At Elementum, we release every 2 weeks, which is quite unusual in enterprise software. We also monitor the usage and activity in our products constantly to make improvements and learn as we go. We’re innovating at the speed of a consumer app while selling enterprise software to Fortune 1000 companies.
The other advice I would give is, at the end of the day, don’t forget you are a product company. There are about 700 distractions per day, but you can’t lose your focus in making a great product. Don’t let all the activities required to build a company take away your focus from making sure your product is the hands-down best experience in your industry.
RJ: You closed a significant $50M Series B last year. Was there anything interesting that you learned or that stuck out during the capital raising process?
Nader: The supply chain space was a very unknown commodity to the VC community. We thought being new and different would be a major advantage. On one hand, we were correct in that everyone acknowledged it was a huge, underserved market. On the other, however, most VCs wanted a blueprint for success, and that just didn’t exist in supply chain. Or even worse, they’d want us to play it safe and transition to more traditional paths, such as order management or planning. Today, we have many more customers to validate the product and vision, but it was surprising back then how reluctant most investors were to make a big bet in a new space.
RJ: And if you were lucky enough to have multiple suitors, What were you looking for in an ideal investor?
Nader: We were fortunate because Lightspeed Venture Partners (LSVP) found us. LSVP had a pre-existing thesis that supply chain was ripe for disruption. Chris Schaepe at LSVP had connected the dots that the changes in CRM (Salesforce) and HCM (Workday) were inevitable in supply chain. Chris embraced our bold vision and encouraged us to do it our way instead of the safe way.
RJ: Can you give us a sense for the scale you’re at now and your vision for the near term? How quickly are you going to be expanding, and are there certain areas in particular you’re focused on for your expansion plan?
Nader: Since we launched the company in late 2012, we’ve seen remarkable year over year growth, with over 130 employees and the addition of several Fortune 1000 customers, which span the automotive, healthcare, technology, agrochemical, and food and beverage sectors. The impact this has had on the growth of our product graph has been enormous, but we still have a ways to go. But ultimately, this is the measure of our success–how quickly our graph grows to encompass all the products, sites, and interconnections in the global product economy.
RJ: Is there anything else that you’d like to share with our readers
Nader: An important thing to note about our success, or any company’s success, is the role that good advisors play.
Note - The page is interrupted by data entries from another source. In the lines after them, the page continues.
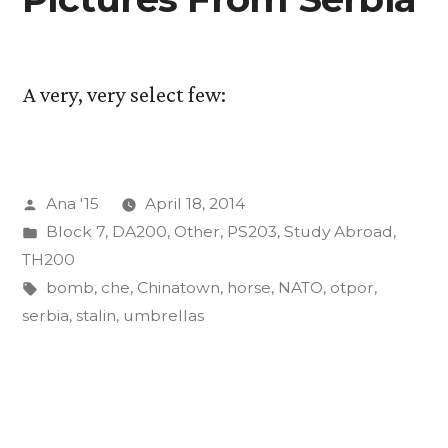
A very, very select few:
Posted
Ana '15
April 18, 2014
by
Posted
Block 7
,
DA200
,
Other
,
PS203
,
Study Abroad
,
in
TH200
Tags:
bomb
,
che
,
Chinatown
,
horse
,
NATO
,
otpor
,
serbia
,
stalin
,
umbrellas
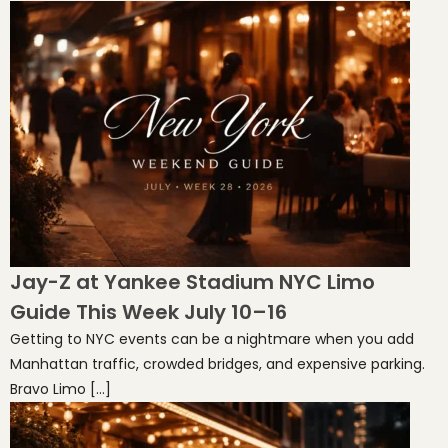
Jay-Z at Yankee Stadium NYC Limo
Guide This Week July 10–16
Getting to NYC events can be a nightmare when you add
Manhattan traffic, crowded bridges, and expensive parking.
Bravo Limo […]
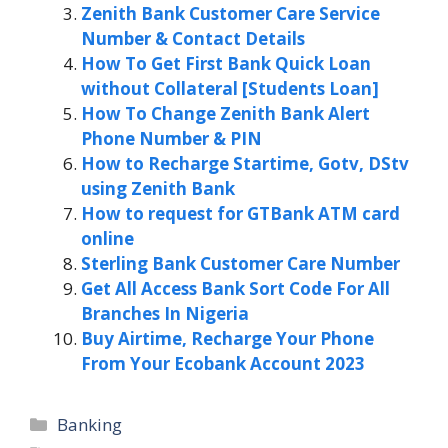
Zenith Bank Customer Care Service
Number & Contact Details
How To Get First Bank Quick Loan
without Collateral [Students Loan]
How To Change Zenith Bank Alert
Phone Number & PIN
How to Recharge Startime, Gotv, DStv
using Zenith Bank
How to request for GTBank ATM card
online
Sterling Bank Customer Care Number
Get All Access Bank Sort Code For All
Branches In Nigeria
Buy Airtime, Recharge Your Phone
From Your Ecobank Account 2023
Categories
Banking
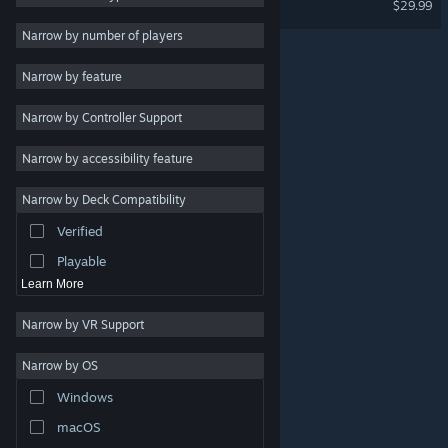
$29.99
2D
Narrow by number of players
Early Access
Narrow by feature
3D
Narrow by Controller Support
Free to Play
Atmospheric
Narrow by accessibility feature
Story Rich
Narrow by Deck Compatibility
Colorful
Verified
Exploration
Playable
Learn More
Narrow by VR Support
Narrow by OS
© Valve Corporation. All rights reserved. All trademarks
Windows
are property of their respective owners in the US and
other countries.
Privacy Policy
|
Legal
|
Accessibility
|
Steam Subscriber Agreement
|
Refunds
|
Cookies
macOS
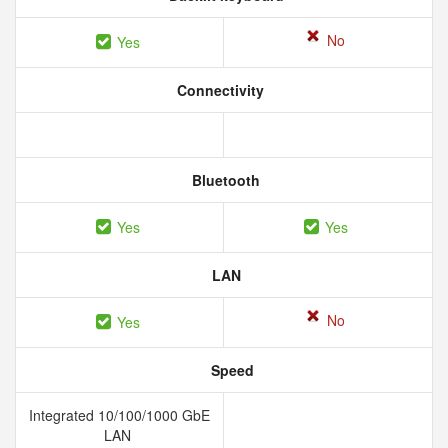
No
Yes
Connectivity
Bluetooth
Yes
Yes
LAN
No
Yes
Speed
Integrated 10/100/1000 GbE
LAN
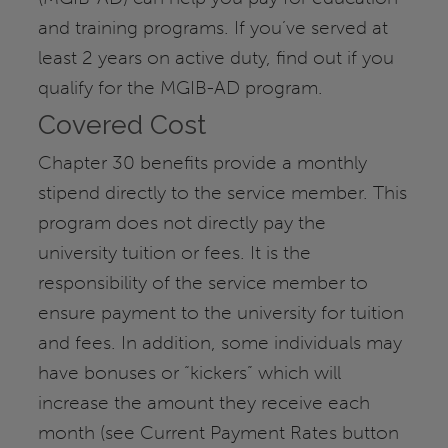
and training programs. If you’ve served at
least 2 years on active duty, find out if you
qualify for the MGIB-AD program.
Covered Cost
Chapter 30 benefits provide a monthly
stipend directly to the service member. This
program does not directly pay the
university tuition or fees. It is the
responsibility of the service member to
ensure payment to the university for tuition
and fees. In addition, some individuals may
have bonuses or “kickers” which will
increase the amount they receive each
month (see Current Payment Rates button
We’ve been fortunate to have Dave Duffield, Chairman of Workday; David Henke, Former SVP of Engineering at LinkedIn; and David Dibble, Former EVP of Engineering at Yahoo! on our Board of Advisors, plus folks like Jim Davidson, Co-founder of Silver Lake Partners, and Ray Bingham, Director for Oracle and Trinet, on our Board of Directors with Mike McNamara, Chris Schaepe and myself.
We have a unique advantage with such a seasoned team of industry veterans joining our passionate and talented employees to help transform the supply chain industry.
RJ: Nader, thanks so much for your time and best of luck as you continue to transform the supply chain for companies worldwide.
Nader: It was my pleasure, and thank you.